Eine Szene wie aus einem Spielfilm ereignete sich vor einigen Tagen in Gießen, wo ein Mann auf der Flucht vor der Polizei durch eine Fußgängerzone raste. Zum Glück kam bei der heiklen Fahrt niemand zu schaden. Am Ende konnte der 29-jährige Fahrer auch von der Polizei gestellt und festgenommen werden.

 

Keine Verletzten

Es sollte ein ganz normaler Samstag für die Passanten im Seltersweg werden, als plötzlich ein Auto, aus dem Nichts, die Fußgängerzone entlangraste. Die Passanten konnten nach eigener Aussage „in letzter Sekunde“ aus dem Weg springen und sich somit vor dem heranrasenden Wagen retten.

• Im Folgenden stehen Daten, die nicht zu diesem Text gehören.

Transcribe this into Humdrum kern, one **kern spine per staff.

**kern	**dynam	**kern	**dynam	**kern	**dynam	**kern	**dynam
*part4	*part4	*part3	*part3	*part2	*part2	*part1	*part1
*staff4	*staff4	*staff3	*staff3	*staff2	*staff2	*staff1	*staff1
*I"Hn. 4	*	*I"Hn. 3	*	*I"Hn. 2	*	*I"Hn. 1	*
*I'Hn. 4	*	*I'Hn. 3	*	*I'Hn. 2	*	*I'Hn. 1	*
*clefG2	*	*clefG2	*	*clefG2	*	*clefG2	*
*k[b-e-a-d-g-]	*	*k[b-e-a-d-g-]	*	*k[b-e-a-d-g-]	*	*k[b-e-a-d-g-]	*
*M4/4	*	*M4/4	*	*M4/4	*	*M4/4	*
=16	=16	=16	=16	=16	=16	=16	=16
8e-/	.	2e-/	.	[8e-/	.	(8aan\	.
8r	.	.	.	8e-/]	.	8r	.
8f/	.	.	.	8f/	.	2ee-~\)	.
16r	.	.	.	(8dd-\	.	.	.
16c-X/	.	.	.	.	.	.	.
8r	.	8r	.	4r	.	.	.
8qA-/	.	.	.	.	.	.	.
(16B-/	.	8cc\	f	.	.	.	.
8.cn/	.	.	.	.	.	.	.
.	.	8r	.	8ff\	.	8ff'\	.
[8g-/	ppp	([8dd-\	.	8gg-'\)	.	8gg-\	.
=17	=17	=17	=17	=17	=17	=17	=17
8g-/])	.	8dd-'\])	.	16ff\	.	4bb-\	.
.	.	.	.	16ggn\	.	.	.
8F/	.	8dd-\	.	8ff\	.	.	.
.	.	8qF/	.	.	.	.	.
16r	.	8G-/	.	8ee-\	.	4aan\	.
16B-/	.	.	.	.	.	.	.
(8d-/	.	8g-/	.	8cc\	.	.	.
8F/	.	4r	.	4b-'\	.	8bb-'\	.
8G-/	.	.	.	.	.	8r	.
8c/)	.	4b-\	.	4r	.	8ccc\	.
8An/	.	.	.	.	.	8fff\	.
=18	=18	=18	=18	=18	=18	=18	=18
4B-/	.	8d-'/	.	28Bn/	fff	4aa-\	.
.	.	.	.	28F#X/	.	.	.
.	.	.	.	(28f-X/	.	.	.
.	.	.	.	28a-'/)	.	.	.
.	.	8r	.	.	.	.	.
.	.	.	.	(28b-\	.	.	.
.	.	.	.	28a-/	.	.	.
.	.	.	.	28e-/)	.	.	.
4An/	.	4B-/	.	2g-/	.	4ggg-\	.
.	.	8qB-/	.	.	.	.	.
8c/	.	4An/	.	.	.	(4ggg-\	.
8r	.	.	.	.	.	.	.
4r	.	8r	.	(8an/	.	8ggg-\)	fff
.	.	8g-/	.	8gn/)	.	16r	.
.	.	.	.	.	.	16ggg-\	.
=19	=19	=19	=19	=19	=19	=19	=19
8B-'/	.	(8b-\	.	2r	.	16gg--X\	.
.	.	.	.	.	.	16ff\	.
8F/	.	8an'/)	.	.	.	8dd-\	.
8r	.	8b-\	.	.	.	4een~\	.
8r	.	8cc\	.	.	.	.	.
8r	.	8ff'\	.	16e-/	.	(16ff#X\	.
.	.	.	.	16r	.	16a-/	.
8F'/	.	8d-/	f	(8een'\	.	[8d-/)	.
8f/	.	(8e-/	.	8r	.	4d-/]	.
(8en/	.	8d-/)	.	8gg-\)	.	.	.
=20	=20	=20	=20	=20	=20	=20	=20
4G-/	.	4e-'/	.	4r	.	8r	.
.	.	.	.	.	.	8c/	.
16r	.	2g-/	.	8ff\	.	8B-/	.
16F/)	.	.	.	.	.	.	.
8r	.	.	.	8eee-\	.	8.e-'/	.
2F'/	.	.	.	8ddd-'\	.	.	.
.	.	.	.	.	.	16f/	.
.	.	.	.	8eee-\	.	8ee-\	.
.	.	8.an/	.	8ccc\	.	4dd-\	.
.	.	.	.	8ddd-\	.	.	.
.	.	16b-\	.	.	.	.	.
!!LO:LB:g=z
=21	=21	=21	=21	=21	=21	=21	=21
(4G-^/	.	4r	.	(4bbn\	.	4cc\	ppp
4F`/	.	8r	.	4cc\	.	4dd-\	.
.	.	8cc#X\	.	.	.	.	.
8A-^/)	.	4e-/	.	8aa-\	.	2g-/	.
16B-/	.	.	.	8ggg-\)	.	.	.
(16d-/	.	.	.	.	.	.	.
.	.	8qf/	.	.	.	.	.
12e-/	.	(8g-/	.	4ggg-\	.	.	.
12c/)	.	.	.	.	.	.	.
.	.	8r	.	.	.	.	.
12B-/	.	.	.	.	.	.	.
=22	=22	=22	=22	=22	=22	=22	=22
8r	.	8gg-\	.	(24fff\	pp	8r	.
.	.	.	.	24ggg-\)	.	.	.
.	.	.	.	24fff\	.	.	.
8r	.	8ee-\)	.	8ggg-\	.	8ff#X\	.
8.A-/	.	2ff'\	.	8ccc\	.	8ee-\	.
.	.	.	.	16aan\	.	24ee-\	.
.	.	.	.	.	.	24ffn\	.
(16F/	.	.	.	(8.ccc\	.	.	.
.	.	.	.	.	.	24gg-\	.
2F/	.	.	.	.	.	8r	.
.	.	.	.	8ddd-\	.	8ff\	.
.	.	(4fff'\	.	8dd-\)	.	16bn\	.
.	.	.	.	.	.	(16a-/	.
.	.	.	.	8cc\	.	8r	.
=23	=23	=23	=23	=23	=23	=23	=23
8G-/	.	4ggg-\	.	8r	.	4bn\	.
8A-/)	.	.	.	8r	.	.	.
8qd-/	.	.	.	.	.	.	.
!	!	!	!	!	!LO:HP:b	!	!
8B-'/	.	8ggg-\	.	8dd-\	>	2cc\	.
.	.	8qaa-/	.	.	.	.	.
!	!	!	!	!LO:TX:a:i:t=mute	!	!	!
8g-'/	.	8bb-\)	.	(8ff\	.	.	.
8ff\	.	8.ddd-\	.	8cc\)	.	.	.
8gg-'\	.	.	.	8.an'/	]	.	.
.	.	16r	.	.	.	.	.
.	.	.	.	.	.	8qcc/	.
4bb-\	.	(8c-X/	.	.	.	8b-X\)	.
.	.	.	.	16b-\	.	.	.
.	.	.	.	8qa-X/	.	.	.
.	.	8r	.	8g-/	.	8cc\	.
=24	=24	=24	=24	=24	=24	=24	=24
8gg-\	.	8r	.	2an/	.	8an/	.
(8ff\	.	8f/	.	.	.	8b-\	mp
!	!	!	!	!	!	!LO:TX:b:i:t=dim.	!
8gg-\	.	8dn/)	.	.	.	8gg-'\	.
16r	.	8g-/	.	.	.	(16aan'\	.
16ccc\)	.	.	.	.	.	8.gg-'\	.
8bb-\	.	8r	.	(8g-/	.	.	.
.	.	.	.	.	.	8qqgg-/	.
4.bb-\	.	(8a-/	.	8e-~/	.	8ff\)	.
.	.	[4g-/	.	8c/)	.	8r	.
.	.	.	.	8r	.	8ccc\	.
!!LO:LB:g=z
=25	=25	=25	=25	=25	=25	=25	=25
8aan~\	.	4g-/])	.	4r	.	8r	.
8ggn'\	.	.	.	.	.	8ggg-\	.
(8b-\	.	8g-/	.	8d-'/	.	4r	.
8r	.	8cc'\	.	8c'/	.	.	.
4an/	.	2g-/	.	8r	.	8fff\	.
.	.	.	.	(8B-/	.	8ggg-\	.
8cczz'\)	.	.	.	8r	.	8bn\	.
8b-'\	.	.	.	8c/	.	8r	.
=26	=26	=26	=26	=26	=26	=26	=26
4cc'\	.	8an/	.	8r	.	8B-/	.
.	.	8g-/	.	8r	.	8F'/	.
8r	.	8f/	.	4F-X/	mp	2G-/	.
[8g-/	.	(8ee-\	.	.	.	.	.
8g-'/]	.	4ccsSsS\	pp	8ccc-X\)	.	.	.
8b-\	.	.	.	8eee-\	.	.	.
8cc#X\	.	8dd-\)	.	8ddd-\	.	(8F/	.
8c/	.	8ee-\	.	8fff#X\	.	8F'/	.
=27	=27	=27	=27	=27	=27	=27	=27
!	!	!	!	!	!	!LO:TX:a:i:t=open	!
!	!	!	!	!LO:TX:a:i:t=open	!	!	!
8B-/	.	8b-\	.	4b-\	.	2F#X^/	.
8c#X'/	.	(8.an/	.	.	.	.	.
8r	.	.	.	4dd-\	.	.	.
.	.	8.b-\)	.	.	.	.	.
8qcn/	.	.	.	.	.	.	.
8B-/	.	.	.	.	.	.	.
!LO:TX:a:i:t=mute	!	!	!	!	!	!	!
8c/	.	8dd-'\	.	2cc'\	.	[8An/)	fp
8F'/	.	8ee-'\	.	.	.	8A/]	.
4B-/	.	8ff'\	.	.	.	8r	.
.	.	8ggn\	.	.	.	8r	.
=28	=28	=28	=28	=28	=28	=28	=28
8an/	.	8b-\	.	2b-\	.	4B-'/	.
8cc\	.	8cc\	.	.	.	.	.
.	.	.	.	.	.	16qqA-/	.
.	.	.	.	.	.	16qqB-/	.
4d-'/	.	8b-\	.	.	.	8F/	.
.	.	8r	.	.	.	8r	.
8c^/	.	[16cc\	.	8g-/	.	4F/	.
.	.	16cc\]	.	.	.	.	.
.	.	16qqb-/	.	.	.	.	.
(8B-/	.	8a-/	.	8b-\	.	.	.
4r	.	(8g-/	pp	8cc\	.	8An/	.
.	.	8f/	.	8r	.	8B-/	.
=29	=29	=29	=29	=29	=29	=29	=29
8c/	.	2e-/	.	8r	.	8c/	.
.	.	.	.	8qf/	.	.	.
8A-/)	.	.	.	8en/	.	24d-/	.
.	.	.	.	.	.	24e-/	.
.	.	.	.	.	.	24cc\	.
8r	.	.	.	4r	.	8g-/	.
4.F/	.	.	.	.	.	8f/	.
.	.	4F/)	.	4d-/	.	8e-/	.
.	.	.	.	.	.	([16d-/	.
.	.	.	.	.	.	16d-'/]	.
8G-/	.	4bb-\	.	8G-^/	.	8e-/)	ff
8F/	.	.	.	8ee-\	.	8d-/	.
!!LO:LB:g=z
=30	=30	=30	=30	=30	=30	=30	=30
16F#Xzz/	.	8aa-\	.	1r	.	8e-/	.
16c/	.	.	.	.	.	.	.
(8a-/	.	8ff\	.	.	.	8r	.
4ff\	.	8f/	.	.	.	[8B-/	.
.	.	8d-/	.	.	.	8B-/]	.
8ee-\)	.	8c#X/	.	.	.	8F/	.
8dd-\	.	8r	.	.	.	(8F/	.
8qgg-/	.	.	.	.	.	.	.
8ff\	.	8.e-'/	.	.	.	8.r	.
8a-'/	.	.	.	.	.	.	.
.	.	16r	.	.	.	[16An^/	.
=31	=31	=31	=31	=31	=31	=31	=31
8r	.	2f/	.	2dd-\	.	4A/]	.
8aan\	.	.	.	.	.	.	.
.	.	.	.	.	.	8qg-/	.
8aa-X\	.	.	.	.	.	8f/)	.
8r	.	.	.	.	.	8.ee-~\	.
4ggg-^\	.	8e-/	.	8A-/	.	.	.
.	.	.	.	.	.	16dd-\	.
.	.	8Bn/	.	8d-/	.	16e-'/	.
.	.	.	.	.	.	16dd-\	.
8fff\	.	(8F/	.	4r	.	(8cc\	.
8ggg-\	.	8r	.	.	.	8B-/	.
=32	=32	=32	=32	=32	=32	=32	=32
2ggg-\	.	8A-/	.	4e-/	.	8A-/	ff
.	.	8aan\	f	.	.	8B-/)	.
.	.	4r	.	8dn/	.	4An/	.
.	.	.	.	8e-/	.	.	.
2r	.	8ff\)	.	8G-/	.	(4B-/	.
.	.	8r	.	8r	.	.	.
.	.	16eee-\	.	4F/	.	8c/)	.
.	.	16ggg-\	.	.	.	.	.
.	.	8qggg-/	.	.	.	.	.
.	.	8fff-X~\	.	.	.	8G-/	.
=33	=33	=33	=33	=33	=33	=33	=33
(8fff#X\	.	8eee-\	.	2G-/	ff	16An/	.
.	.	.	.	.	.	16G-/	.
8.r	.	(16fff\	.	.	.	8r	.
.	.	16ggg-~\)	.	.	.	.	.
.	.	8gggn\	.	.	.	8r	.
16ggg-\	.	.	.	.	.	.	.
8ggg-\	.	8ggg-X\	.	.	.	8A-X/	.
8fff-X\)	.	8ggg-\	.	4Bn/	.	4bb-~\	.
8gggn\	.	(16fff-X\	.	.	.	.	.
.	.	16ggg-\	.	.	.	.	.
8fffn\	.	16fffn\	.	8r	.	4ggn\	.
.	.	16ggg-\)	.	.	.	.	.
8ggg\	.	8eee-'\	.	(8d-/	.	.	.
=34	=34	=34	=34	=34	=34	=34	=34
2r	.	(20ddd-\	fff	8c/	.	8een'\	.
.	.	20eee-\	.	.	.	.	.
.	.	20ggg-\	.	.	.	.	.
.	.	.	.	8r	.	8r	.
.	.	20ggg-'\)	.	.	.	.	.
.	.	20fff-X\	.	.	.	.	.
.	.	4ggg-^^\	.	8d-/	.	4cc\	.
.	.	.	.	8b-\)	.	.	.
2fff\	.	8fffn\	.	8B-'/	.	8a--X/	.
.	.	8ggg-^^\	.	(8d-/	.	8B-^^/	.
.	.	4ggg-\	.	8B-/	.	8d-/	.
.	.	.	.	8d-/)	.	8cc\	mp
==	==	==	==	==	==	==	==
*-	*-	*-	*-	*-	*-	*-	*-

Wie die Polizei in den Nau News mitteilte, wurde während der Aktion niemand verletzt. Doch was war passiert?

 

Mitten durch die Fußgängerzone

Der Fahrer des Wagens war ein 29-Jähriger, welcher eigentlich nur von der Polizei kontrolliert werden sollte. Jedoch sah der Mann das ganz anders, denn er hatte sich einiges zuschulden kommen lassen. Er war ohne Führerschein unterwegs, das Kennzeichen war gestohlen und darüber hinaus hatte er Drogen sowie Alkohol konsumiert. Die Liste an Verfehlungen ist also lang, weshalb es kein Wunder war, dass der Mann bei der drohenden Polizeikontrolle aufs Gas drückte. Überraschend: Bei der Polizeikontrolle fiel der Mann nicht aufgrund der oben genannten Verfehlungen auf, sondern, weil er keinen Sicherheitsgurt angelegt hatte. Um der Kontrolle zu entkommen, drückte er das Gas durch und raste durch die Innenstadt. Natürlich nahm die Polizei sofort die Verfolgung auf. Doch auch als der Mann an einer Fußgängerzone ankam, hielt er nicht an. Er bretterte am Samstagnachmittag mitten durch die Fußgängerzone und sprang schließlich aus dem Fahrzeug. Nun wollte sich der 29-Jährige zu Fuß auf die Flucht machen, doch die Streife konnte ihn aufhalten und festnehmen. Auf den Mann kommen nun verschiedene Anzeigen hinzu, die wahrscheinlich beim Fahren ohne Sicherheitsgurt hätten enden können. Nun sieht es für den jungen Mann anders aus.